Finlândia mostra em Frankfurt um país onde a língua voa
A Finlândia chegou a Frankfurt, onde este ano é o país convidado, para mostrar ao mundo que das línguas minoritárias também podem sair best-sellers e que parte do sucesso do seu sistema de ensino está no combate à standardização.
A autora do elogiadíssimo romance A Purga, editado em Portugal pela Alfaguara, tem ascendência estoniana e nasceu na Finlândia em 1977. No seu discurso lembrou que nessa altura o país se encontrava no que ela define como “a era dourada da ‘finlandização’”, uma época de “erosão da democracia” e de “estrangulamento da liberdade de expressão”. Mas os anos passaram, ela cresceu e o seu país mudou.
Em 2014, relativamente à liberdade de expressão, a Finlândia aparece em primeiro lugar nas listas das organizações defensoras da imprensa livre. O seu outro país, a Estónia, ocupa um também honroso décimo primeiro lugar. “Quando a Finlândia se tornou independente em 1917 e a Estónia em 1918, duvidava-se da capacidade de agirem como países independentes, tal como hoje se pensa o mesmo em relação à Ucrânia. Tanto a Finlândia como a Estónia são exemplos do tipo de progressos que um povo, uma língua e a arte podem conseguir num curto período de tempo se lhes forem dadas oportunidades para isso”, defendeu.
Contou que muitas vezes lhe perguntam por que é que escreve em finlandês, já que fala tão bem inglês. Sofi responde-lhes da mesma maneira, diz-lhes que escreve em finlandês porque essa é a sua língua mãe e graças aos seus tradutores o facto de falar uma língua de uma região pequena não se tornou um obstáculo para que tivesse leitores em todo o mundo.

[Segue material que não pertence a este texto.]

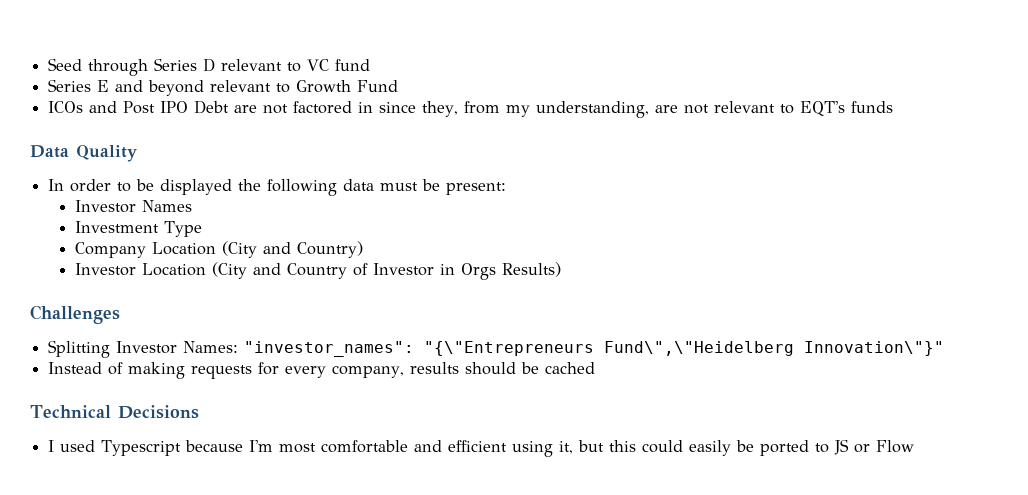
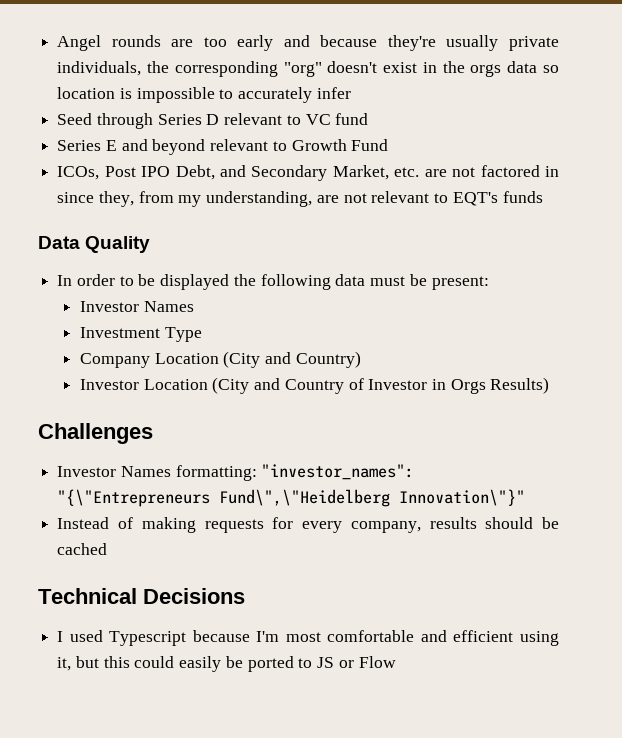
(48, 64) none -> [57,35,559,51] [57,61,559,77] [57,87,351,103] Angel rounds are too early and because they're usually private individuals, the corresponding "org" doesn't exist in the orgs data so location is impossible to accurately infer //
[48,100,230,114] ICOs and Post IPO Debt -> [57,165,420,181] ICOs, Post IPO Debt, and Secondary Market, etc.
[48,340,239,358] Splitting Investor Names: -> [57,465,257,481] Investor Names formatting:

Metade dos escritores finlandeses são mulheres e Sofi Oksanen evocou várias vezes no seu discurso outra escritora, Fredrika Runeberg (1807- 1879), uma das primeiras jornalistas finlandesas, lembrando que tal como John Stuart Mills, ela acreditava “que as mulheres e os escravos só sabiam quem eram quando ganhavam a sua liberdade". O mesmo acontece com as línguas, sublinhando quando chegou ao fim do seu discurso: "Só uma língua livre pode voar”.
O académico Pasi Sahlberg, especialista em educação, subiu ao palco a seguir à sua compatriota para tentar explicar aos alemães e editores, escritores e jornalistas de todo o mundo as causas do sucesso do sistema de educação finlandês. Lembrou que o mundo está há quase uma década e meia a falar e a escrever sobre o sistema de ensino finlandês por causa dos seus excelentes resultados no PISA - a grande avaliação internacional à literacia dos alunos de 15 anos nas ciências, matemática e leitura.

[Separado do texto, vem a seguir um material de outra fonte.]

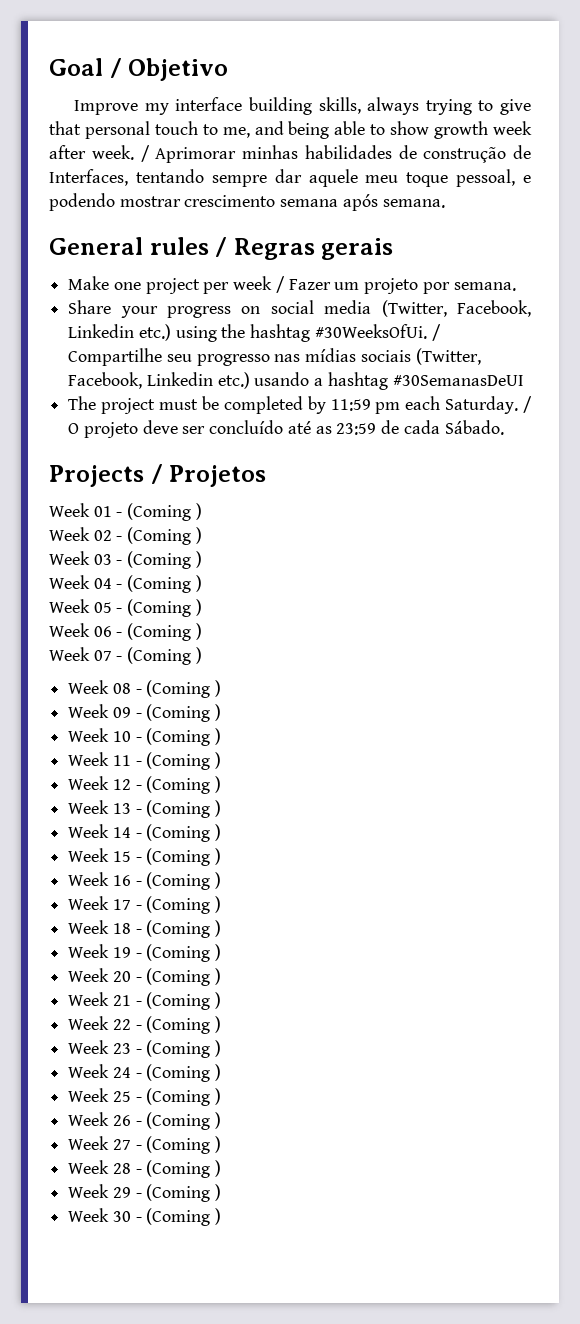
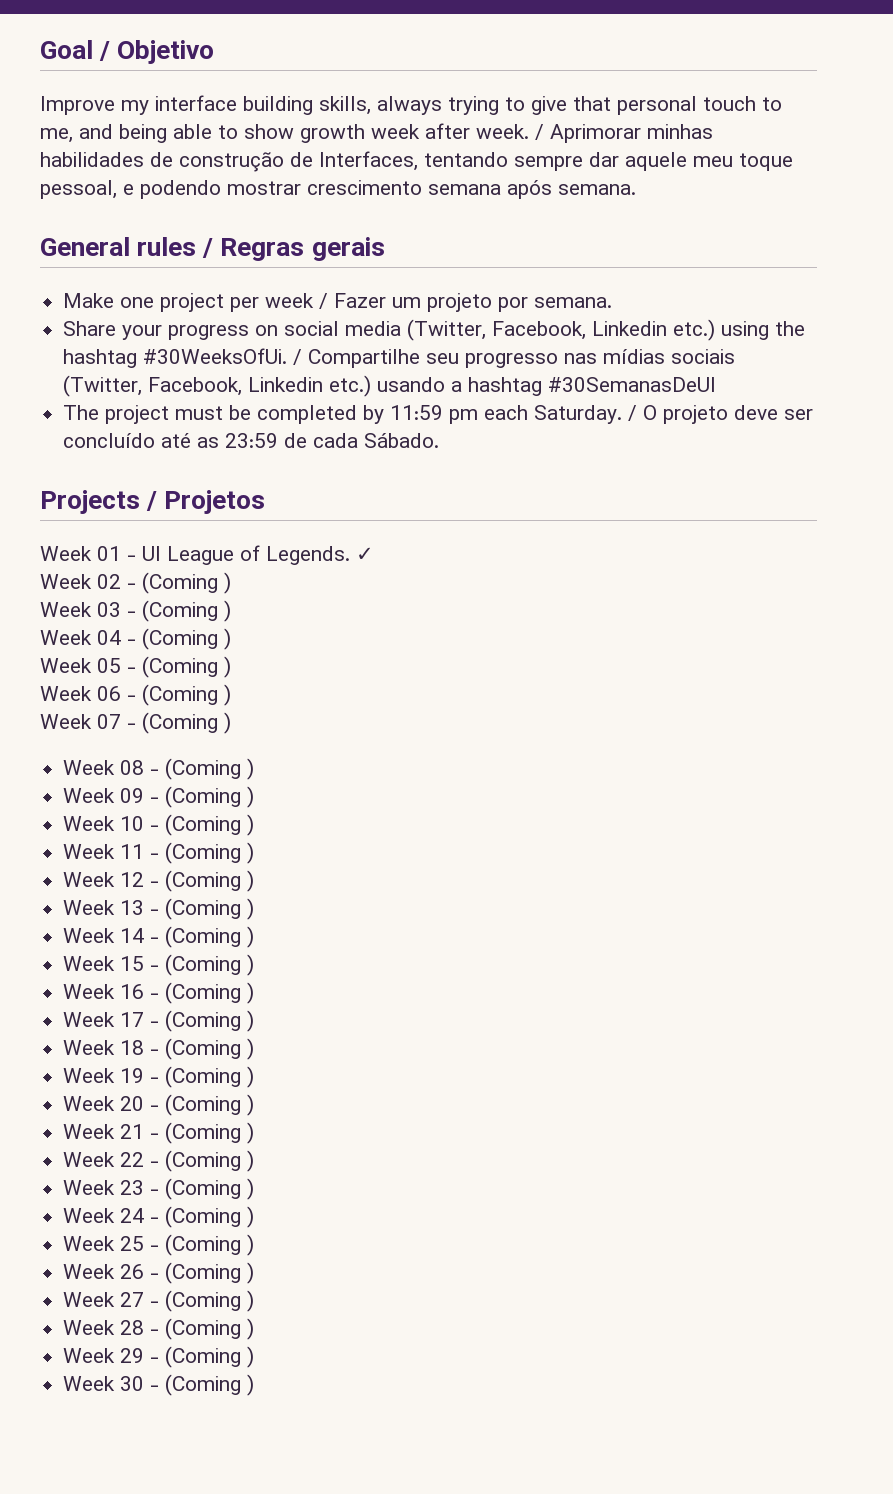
[127,503,202,521] (Coming ) -> [142,545,374,565] UI League of Legends. ✓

E quais poderão ser algumas das razões para esse sucesso? “As crianças finlandesas só começam a educação formal aos sete anos. O horário escolar é mais curto e os professores marcam menos trabalhos para casa do que os seus colegas em outros países. Os alunos finlandeses não passam a vida a fazer testes ou exames”, explicou o académico. Por outro lado os professores finlandeses durante o tempo que passam na escola têm mais horas para interagir e colaborar com os seus colegas (dão metade das aulas por dia que os seus colegas norte-americanos, por exemplo). Outro dos aspectos a que Pasi Sahlberg dá importância e segundo ele pode marcar a diferença é o papel central que têm as actividades lúdicas, como jogar ou brincar, na aprendizagem nas escolas finlandesas: cada hora de ensino tem de incluir um quarto de hora para actividades dos próprios alunos.

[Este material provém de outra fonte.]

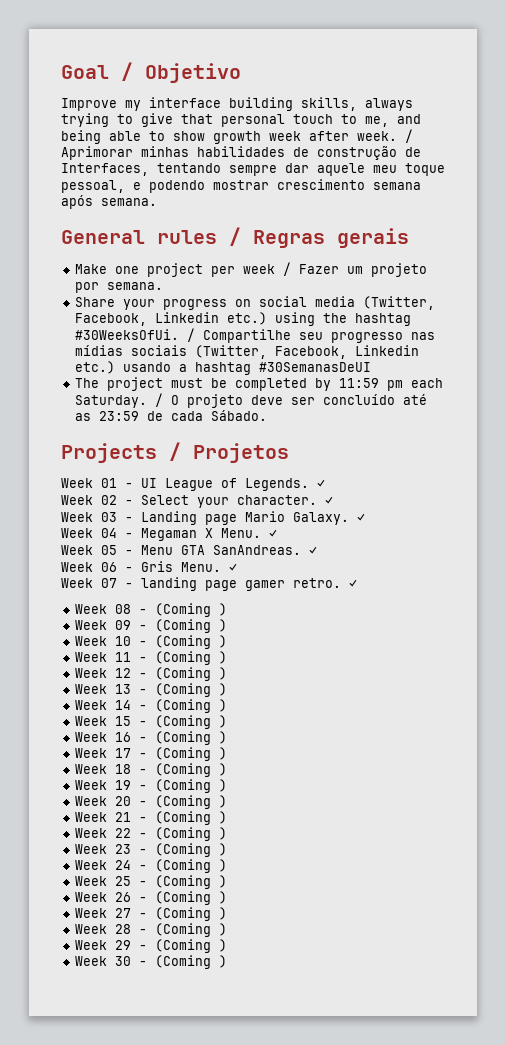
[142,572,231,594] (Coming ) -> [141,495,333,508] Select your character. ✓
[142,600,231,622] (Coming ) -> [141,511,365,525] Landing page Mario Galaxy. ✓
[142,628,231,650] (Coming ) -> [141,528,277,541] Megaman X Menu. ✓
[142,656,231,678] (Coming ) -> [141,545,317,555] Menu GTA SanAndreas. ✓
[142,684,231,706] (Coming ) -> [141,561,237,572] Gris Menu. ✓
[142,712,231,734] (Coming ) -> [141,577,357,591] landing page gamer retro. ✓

“Na minha experiência o resto do mundo associa a Finlândia com duas coisas: a educação e a Nokia. E há alguns pontos interessantes que o sistema de ensino finlandês e a Nokia têm em comum. Ambos têm as suas origens a meio dos anos 1860 e a inspiração de ambos veio da Alemanha. O homem que trouxe estas novas ideias para a Nokia era Fredrik Idestam, um engenheiro, enquanto o pai do sistema de ensino foi o clérigo Uno Cygnaeus. Além disso o crescimento global da Nokia e das escolas finlandesas aconteceu nas décadas de 1970-80”.
Depois de fazer estes paralelismos entre a Nokia e o sistema de ensino, Pasi Sahlberg lembrou na cerimónia de abertura da feira que um dos problemas que levou à perda de competição da Nokia foi esta ter chegado muito rapidamente ao topo e ter havido alguma complacência nessa subida. “Não é fácil estar no centro das atenções dos consumidores e da concorrência. É difícil reformar o que está a funcionar bem, especialmente na Finlândia”, afirmou. “Quando se está no pináculo do sucesso, temos de saber como localizar a próxima grande oportunidade e saber aproveitá-la, mesmo quando o que temos hoje é já muito melhor do que o que tínhamos ontem.” Sábio conselho de difícil realização.